Royal Dutch Shell has said it plans to cut 7,000 to 9,000 jobs worldwide following the collapse in global oil demand due to the coronavirus pandemic.
The oil giant said the cuts would be implemented by 2022 and included 1,500 people who were taking voluntary redundancy.
It gave no indication of where the job losses would happen.
The move comes five months after it cut its dividend for the first time since World War Two.
Shell, which employs 83,000 people worldwide, has been hit by a substantial drop in profits since the pandemic struck.
It saw a 46% fall in first-quarter net income to $2.9bn (£2.3bn), while second-quarter income fell 82% to $638m.
The firm said third-quarter earnings were expected to be “at the lower end of the $800m to $875m range”.
Shell is in the midst of a cost-cutting drive that is expected to deliver annual savings of $2bn to $2.5bn by 2022.
“We have had to act quickly and decisively and make some very tough financial decisions to ensure we remained resilient, including cutting the dividend,” said chief executive Ben van Beurden.
“But as hard as they were, they were entirely the appropriate choices to make.

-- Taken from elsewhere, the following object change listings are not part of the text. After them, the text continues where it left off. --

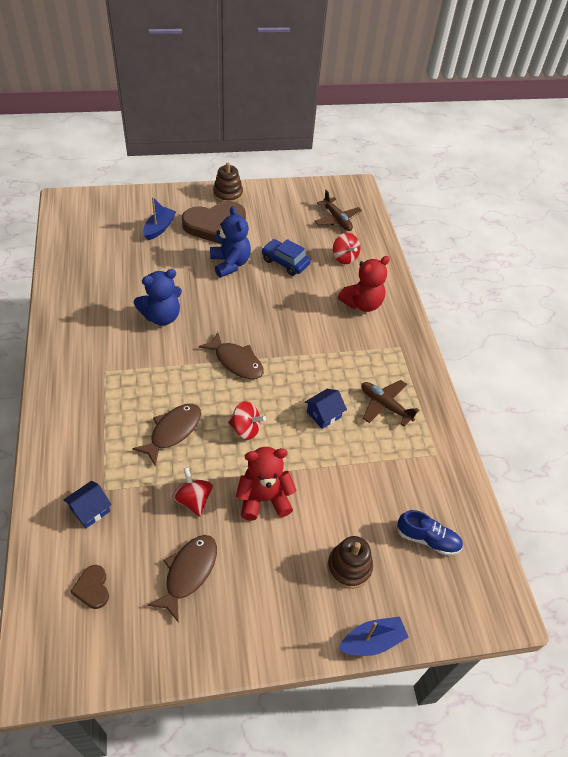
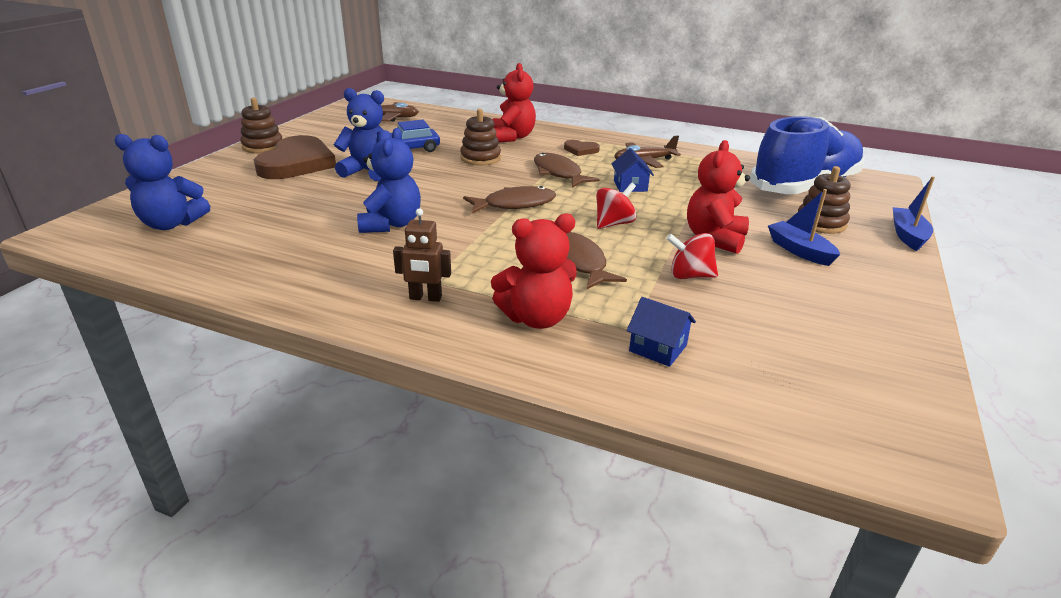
camera: 55 degrees left, 20 degrees down
(84, 378) = (425, 298): none -> brown robot
(90, 510) = (658, 348): blue house -> blue house turned 45 degrees counterclockwise
(91, 438) = (536, 318): none -> red teddy bear
(92, 588) = (788, 377): brown heart -> brown heart (581, 150)
(98, 230) = (171, 224): none -> blue teddy bear
(159, 228) = (244, 190): blue boat -> blue boat (799, 251)
(188, 573) = (792, 304): brown fish -> brown fish (559, 173)
(302, 306) = (480, 158): none -> brown stacking toy
(344, 258) = (444, 128): red spinning top -> none
(427, 539) = (804, 186): blue shoe -> blue shoe, size x2.28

And Covid-19 has hit us in another way. We have, very sadly, lost six employees and six contractor colleagues to the virus.”
Mr van Beurden reiterated that Shell intended to become a net-zero emissions energy business by 2050 or sooner.
That meant the company had to change the type of products it sold, he said.
“We will have some oil and gas in the mix of energy we sell by 2050, but it will be predominantly low-carbon electricity, low-carbon biofuels, it will be hydrogen and it will be all sorts of other solutions too,” he said.